Education Loan Consolidation, also called Students Loan Consolidation, is a term used for a combination of several student or parent loans into one bigger loan from a single money lender, which is then used to settle the balances for the other loans. Most of the federal loans, have consolidation facility available for them. Federal loans, including FFELP (Stafford, PLUS and SLS), FISL, Perkins, Health Professional Student Loans, NSL, HEAL, Guaranteed Student Financial loans and Direct lending options are all included in student consolidation loan options. Some lenders offer student loan consolidation services for personal loans as well. One is considered fit for consolidation if one is not currently in school or is enrolled at less than part-time status, one must already be in a process of repaying a prior loan which has no grace period, and one must have a good loan repayment reputation.
How It Functions
Consolidation loans are helpful as they reduce the size of monthly payments to the loans by extending the mortgage loan beyond the 10-year repayment plan which is the basic standard among government loans. The reduced monthly payment plans make it easier for the borrower of the loan to repay it, however, the extended period leads to an increase in the total amount of the loan to be paid. Loan repayment term can be extended from 12 to 30 years, depending upon the amount of the loan.

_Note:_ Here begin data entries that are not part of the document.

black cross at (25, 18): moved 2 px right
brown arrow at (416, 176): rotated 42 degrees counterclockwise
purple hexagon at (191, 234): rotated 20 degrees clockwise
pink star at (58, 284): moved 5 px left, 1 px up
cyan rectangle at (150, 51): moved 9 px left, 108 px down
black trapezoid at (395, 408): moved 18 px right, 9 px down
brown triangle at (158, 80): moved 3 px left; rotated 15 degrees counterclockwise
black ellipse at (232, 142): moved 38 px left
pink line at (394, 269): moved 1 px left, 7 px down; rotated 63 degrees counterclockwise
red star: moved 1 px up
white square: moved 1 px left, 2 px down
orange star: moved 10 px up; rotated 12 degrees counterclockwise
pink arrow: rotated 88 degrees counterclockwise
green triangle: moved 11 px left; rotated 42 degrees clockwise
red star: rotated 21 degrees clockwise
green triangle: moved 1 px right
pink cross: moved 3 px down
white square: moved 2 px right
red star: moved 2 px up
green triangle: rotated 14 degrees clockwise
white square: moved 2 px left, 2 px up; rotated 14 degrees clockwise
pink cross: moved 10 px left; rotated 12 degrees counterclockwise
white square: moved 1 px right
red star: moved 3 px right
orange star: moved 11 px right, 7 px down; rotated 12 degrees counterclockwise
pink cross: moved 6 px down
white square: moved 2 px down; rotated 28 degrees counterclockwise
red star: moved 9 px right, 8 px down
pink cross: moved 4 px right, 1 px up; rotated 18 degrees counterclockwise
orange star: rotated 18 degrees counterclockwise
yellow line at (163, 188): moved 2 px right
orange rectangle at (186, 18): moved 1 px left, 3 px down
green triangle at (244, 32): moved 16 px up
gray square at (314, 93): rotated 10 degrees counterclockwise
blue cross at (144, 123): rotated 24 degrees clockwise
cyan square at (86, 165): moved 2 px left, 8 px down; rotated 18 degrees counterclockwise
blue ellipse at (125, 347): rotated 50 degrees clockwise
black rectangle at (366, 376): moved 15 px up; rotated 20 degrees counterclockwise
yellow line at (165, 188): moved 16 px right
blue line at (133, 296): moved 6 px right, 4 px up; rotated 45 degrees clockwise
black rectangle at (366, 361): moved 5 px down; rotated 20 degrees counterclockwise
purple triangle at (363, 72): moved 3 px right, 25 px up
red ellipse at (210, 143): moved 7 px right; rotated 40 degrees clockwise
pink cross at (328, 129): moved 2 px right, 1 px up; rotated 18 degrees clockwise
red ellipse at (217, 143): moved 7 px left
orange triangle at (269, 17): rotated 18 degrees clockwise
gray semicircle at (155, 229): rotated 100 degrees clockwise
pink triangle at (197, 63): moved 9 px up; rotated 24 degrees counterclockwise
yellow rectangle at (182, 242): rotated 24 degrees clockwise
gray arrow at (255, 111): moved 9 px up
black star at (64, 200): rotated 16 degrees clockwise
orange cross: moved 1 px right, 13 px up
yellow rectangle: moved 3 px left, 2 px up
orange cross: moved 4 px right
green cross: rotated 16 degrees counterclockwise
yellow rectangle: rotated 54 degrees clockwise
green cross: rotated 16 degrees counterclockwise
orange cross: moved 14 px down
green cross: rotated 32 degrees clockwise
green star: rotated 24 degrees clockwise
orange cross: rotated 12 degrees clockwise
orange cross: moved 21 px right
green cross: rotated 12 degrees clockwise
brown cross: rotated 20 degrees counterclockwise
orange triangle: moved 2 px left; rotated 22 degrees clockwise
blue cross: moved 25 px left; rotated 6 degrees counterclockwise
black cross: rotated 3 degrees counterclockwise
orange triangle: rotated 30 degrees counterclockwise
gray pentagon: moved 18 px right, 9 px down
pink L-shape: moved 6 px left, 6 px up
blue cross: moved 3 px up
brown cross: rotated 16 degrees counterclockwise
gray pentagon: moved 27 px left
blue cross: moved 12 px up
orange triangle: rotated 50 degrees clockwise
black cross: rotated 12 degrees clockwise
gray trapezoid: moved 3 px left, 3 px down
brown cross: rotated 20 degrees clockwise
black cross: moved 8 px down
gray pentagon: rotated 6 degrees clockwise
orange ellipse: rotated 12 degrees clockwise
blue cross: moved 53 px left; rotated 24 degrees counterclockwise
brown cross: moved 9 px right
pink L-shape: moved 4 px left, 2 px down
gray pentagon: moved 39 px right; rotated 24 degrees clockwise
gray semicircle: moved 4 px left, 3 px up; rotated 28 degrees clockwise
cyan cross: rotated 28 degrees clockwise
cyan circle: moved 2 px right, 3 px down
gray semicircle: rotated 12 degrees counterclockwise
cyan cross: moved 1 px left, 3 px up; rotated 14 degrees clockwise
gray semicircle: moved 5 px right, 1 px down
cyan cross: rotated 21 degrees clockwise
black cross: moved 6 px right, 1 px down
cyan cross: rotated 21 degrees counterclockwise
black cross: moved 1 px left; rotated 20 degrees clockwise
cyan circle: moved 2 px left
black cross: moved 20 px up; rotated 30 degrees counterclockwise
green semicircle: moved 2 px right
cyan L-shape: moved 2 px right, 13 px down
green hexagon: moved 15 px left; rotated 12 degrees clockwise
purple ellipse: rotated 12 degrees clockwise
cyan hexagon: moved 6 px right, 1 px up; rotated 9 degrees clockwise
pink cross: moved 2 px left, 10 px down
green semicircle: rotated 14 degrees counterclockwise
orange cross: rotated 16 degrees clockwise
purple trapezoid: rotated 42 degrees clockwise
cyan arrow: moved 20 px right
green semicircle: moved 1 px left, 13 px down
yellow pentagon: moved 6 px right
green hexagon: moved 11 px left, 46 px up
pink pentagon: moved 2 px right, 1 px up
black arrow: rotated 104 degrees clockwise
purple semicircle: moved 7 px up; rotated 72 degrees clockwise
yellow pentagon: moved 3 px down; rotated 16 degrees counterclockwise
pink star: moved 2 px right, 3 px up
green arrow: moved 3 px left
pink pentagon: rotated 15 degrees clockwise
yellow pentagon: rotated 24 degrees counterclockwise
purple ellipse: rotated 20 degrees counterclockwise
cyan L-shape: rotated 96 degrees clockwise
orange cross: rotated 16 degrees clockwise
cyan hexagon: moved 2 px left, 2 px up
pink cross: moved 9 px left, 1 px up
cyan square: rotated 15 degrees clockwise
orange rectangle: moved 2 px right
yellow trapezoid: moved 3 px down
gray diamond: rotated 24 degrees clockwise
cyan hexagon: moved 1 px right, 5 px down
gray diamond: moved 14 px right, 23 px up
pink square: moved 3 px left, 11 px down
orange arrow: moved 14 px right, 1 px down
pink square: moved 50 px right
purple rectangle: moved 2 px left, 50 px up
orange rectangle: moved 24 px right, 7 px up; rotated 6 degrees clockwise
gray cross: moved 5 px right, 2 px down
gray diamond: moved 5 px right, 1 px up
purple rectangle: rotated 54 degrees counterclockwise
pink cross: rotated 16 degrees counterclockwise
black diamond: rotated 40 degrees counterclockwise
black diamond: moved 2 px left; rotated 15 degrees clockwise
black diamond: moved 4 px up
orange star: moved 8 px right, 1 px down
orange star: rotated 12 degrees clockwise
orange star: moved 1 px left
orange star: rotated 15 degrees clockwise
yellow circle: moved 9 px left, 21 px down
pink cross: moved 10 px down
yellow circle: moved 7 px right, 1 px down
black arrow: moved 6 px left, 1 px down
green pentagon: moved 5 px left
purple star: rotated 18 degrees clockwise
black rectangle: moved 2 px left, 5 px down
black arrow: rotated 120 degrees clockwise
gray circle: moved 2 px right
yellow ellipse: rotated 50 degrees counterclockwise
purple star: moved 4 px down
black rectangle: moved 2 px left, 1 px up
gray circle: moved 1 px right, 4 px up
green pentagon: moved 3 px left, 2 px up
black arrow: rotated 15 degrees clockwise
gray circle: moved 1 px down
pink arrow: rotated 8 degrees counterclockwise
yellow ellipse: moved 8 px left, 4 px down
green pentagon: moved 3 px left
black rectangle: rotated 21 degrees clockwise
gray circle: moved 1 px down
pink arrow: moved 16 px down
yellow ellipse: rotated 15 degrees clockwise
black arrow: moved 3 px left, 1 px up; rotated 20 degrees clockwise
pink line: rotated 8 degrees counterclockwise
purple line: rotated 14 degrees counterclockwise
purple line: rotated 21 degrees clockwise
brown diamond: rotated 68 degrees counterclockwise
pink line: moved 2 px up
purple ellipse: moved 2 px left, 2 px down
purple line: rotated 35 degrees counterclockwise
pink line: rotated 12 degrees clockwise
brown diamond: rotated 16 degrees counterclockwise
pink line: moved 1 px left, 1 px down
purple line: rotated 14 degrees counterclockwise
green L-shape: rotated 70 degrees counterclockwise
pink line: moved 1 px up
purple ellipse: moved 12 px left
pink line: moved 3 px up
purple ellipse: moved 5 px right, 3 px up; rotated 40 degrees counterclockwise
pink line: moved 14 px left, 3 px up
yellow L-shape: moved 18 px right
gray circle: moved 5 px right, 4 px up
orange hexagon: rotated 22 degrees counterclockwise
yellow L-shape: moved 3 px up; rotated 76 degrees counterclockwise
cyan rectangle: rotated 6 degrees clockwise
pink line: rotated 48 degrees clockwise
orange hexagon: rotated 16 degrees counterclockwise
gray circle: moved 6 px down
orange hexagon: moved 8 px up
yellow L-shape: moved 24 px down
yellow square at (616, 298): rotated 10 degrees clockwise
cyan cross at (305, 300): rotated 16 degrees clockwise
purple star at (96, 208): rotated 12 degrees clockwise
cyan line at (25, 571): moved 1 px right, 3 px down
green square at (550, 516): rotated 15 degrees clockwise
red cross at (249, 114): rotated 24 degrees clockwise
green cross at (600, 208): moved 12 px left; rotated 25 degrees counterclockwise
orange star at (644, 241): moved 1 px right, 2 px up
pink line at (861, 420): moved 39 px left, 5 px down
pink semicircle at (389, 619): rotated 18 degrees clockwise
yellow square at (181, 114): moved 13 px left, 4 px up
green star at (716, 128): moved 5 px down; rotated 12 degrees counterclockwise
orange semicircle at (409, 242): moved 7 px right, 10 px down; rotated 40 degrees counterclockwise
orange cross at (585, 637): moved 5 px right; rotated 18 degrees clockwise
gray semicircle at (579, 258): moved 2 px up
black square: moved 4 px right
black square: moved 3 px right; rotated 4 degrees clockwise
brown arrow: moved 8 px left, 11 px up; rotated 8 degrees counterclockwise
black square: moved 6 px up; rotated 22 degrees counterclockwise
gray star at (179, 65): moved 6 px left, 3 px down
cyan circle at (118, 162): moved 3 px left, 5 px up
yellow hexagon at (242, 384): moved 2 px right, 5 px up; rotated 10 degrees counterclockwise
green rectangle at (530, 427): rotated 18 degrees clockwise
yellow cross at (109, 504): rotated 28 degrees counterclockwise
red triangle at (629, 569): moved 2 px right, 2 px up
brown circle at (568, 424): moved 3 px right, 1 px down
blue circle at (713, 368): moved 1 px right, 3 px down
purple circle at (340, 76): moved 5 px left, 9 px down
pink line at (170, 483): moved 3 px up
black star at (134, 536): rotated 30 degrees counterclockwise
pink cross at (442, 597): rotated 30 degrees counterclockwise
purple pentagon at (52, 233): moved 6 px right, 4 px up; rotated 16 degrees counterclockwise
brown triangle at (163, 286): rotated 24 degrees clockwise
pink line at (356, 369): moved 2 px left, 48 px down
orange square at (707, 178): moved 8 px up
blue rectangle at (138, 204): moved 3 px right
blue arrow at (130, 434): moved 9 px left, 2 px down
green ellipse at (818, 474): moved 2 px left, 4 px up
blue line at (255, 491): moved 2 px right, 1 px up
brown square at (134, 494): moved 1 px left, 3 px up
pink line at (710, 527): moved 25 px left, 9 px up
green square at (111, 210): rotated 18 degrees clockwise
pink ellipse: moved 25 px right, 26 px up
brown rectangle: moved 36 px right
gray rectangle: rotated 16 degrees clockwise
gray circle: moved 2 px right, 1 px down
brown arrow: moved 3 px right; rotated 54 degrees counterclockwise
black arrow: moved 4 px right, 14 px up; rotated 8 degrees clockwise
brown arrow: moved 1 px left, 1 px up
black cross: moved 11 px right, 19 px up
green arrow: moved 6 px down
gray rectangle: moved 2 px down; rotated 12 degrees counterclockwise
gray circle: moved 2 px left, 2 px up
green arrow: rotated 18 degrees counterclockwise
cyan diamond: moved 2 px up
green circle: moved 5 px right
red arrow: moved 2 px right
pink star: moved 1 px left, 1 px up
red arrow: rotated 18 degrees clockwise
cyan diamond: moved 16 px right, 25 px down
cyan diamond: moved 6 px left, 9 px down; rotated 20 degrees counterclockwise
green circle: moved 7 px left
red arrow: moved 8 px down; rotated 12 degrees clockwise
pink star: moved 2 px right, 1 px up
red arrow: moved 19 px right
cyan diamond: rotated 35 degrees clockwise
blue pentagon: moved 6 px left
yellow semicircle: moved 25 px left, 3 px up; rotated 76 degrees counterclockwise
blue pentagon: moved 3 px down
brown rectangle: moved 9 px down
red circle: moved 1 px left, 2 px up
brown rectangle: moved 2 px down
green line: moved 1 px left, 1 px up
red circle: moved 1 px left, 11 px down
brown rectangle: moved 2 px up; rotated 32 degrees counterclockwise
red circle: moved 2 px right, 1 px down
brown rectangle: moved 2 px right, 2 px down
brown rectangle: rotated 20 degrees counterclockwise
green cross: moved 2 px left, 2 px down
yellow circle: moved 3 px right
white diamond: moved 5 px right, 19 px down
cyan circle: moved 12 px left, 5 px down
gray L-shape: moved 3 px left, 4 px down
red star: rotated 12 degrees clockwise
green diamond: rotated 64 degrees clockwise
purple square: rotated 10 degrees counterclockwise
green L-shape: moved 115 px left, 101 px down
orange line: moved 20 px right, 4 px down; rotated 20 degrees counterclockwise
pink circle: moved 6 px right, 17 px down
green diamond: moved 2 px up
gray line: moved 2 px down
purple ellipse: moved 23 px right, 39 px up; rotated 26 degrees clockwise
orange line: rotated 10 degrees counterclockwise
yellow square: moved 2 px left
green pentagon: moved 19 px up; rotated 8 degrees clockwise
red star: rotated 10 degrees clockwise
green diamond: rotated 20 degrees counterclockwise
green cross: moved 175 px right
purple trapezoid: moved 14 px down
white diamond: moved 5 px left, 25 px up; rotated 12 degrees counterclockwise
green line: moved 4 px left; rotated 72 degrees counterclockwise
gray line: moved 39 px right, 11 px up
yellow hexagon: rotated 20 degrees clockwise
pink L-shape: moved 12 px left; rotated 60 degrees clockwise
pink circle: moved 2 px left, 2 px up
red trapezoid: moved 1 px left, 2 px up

In some circumstances (for instance, due to minimum repayment, one or more loans are being paid in less than the time prescribed to them), a consolidation loan may decrease the monthly payment without extending the general loan term beyond 12 years. Precisely this means that a shorter-term loan is being extended over 12 years. Therefore, in case we make same monthly payments as before, the total amount of interest paid will increase, leading to the total amount of interest paid decreasing as a whole.
If a student consolidates his or her loans before they enter the repayment plan, the interest rate used will be lower than the in-school interest rate. Thus, if the totaling up of the average for the loan so borrowed potentially costs a student up to 0.12%, a student who chooses to consolidate the loan before entering the repayment plan can save as much as 0.6%, which is definitely a considerable net savings. Some graduate students are finding it necessary to consolidate their educational loans when trying to get a mortgage on the house.
Although consolidation simplifies the repayment of the loan so borrowed, it most certainly increases the interest rate and interest paid to a slight extent. Students or parents who have issues regarding the repayment of the loan should consider some different repayment terms provided for federal loans. For instance, income contingent payments are accommodated to compensate for a lower monthly income. The graduated repayment plan allows lower payment of the borrowed amount during the first 2 years after graduation. The extended repayment plan allows you to extend the term of the loan without consolidation. But, before opting these options, one must consider that, choosing one of these plans will increase the total amount of interest paid, however, the increase is less than what is incurred by consolidation.